Tuesday, March 19

Mustaches Are More Common Than Women Amongst Leadership Roles

Past research has found that women like to remove their facial and body hair. A 2010 Wayne State University survey found that about 85% of women remove their upper lip hair and 96% of women remove their body hair. However, new research suggests that growing a mustache may help them move up in their career.

According to a new study published in the British Medical Journal, female leaders at medical schools are fewer and far between than mustaches. Of the 50 medical schools examined in the study, 13% of leaders were women, while 19% were mustached humans.

Researchers defined mustaches as “the visible presence of hair on the upper cutaneous lip,” which means that a mustache could exist with or without other facial hair, such as a beard. Most importantly, mustache identification was gender neutral. Researchers evaluated each leader “for the presence of facial hair regardless of sex.”

Though the research subject may be a bit odd, the research is as real as it is peer-reviewed. Best of all, it has a big point: since it’d be discriminatory to ask male leaders to shave their mustaches to even things out, the only choice medical schools have is to increase the number of female leaders, the authors concluded.

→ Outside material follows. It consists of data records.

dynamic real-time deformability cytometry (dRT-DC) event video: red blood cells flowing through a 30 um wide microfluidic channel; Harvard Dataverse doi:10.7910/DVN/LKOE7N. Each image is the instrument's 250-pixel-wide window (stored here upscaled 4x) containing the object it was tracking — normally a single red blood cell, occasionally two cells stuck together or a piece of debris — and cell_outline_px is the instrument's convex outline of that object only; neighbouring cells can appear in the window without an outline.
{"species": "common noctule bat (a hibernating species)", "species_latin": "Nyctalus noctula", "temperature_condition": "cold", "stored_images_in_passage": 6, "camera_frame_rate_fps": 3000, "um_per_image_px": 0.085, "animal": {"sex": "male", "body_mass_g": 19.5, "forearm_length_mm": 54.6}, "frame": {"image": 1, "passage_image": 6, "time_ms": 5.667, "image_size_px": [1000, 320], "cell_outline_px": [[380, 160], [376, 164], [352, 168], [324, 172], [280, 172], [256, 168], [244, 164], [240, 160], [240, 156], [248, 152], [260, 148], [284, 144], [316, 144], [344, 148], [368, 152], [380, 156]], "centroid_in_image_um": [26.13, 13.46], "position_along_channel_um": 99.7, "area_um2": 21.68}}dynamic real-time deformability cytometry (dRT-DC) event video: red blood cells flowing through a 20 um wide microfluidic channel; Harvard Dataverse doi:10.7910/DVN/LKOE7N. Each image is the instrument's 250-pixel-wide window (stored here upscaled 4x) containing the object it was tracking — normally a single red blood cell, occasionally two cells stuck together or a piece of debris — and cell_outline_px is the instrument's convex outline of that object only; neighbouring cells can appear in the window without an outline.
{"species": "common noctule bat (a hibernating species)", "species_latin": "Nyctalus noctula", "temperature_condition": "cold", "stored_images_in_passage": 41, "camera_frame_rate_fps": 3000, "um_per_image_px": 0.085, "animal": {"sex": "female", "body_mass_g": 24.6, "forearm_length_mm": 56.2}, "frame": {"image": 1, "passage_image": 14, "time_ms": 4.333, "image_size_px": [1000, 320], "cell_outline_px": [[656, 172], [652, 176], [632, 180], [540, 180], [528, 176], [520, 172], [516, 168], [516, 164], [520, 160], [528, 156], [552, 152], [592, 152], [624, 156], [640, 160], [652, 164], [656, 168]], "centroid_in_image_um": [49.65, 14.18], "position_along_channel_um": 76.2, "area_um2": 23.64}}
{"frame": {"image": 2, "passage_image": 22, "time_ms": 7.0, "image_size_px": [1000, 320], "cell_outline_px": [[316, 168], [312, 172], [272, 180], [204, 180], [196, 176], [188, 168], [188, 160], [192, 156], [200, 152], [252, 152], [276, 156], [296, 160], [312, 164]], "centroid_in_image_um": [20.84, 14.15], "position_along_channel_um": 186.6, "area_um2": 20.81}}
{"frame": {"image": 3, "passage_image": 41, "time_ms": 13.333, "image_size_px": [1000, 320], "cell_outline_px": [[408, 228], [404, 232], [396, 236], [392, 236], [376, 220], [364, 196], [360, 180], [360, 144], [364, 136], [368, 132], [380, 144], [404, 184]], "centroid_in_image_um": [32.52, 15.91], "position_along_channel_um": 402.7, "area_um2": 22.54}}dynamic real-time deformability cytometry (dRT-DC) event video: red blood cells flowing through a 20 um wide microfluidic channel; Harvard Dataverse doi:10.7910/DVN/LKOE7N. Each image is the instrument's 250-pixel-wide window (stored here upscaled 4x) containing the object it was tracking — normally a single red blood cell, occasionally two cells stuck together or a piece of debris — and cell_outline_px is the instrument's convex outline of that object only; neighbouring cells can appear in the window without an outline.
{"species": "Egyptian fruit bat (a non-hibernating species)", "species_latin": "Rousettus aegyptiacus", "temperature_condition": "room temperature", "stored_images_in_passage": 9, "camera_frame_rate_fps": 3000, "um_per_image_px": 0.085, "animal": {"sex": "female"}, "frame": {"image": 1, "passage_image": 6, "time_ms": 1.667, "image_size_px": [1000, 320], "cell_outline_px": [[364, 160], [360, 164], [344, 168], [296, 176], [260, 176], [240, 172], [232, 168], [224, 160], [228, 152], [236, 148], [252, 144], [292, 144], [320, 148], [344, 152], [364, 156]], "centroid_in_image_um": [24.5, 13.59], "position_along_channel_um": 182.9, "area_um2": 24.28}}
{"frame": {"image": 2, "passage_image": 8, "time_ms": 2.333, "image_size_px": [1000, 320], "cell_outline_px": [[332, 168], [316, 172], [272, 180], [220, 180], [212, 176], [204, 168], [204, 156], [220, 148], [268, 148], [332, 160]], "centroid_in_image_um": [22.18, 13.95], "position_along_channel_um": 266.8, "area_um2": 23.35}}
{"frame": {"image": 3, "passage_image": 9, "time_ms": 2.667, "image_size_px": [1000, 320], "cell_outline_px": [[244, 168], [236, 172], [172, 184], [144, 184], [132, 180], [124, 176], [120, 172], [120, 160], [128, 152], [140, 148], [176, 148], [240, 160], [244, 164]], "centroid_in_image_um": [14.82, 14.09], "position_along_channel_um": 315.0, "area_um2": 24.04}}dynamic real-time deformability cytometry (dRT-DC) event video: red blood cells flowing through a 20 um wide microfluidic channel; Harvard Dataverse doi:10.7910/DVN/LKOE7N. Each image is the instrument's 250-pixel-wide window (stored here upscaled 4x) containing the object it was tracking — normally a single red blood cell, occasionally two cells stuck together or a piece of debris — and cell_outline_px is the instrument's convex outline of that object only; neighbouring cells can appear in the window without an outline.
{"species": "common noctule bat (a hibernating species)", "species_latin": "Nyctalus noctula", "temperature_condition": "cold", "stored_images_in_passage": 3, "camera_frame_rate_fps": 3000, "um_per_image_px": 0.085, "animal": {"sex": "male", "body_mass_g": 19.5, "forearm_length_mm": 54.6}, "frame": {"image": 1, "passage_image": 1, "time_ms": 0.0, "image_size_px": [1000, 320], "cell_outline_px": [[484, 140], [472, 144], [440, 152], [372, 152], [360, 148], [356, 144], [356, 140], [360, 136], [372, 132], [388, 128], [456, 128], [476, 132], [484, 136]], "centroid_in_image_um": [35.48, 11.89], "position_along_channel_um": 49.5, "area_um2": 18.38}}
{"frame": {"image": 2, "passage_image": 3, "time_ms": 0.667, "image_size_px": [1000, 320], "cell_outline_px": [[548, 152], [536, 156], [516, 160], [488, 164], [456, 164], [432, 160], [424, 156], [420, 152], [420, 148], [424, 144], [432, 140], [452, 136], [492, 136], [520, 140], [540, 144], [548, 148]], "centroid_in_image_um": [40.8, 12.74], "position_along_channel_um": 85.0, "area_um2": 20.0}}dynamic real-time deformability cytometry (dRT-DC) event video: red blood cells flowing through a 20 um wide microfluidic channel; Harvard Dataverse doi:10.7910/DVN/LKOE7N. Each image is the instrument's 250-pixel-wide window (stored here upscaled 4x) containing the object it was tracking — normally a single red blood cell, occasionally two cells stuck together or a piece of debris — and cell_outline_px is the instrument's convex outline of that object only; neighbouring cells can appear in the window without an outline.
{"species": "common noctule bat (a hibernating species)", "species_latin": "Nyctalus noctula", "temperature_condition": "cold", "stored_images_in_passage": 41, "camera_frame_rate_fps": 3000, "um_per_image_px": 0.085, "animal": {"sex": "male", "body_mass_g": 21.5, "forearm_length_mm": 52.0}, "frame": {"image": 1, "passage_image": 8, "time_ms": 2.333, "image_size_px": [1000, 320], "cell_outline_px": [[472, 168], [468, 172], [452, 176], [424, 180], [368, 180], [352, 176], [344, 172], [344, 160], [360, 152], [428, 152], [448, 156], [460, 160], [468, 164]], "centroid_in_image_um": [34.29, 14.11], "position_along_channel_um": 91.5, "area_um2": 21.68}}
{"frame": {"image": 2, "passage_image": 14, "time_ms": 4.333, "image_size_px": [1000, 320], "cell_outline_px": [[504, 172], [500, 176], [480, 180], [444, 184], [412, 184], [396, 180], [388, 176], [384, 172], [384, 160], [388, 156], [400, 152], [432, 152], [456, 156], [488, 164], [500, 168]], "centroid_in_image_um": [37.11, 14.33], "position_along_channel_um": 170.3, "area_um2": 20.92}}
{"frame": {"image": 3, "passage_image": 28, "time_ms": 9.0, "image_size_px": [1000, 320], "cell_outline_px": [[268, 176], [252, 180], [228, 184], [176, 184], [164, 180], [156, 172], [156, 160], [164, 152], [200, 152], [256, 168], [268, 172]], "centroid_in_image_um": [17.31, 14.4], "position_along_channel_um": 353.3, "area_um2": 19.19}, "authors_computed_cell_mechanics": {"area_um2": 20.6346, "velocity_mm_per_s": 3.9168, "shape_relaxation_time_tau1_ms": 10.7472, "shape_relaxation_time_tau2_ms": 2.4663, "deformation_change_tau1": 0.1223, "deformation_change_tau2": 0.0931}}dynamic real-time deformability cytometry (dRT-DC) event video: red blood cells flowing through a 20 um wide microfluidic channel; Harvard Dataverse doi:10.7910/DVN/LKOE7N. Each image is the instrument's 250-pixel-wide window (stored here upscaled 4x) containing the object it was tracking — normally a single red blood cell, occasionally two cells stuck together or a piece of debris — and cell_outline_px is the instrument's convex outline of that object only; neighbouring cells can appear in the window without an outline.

“To highlight the paucity of women in academic medical leadership, we wanted to choose a rare but easily identifiable comparator unrelated to promotion and achievement: the moustache,” the study said.

It also noted that less than 15% of men in the general population have mustaches. Yet, it found that this rare feat of facial hair was still more common amongst leadership than women.

The mustache study proposed serious solutions to its troubling findings, including defining hiring criteria prior to the process, and accounting for child care by increasing job scheduling flexibility.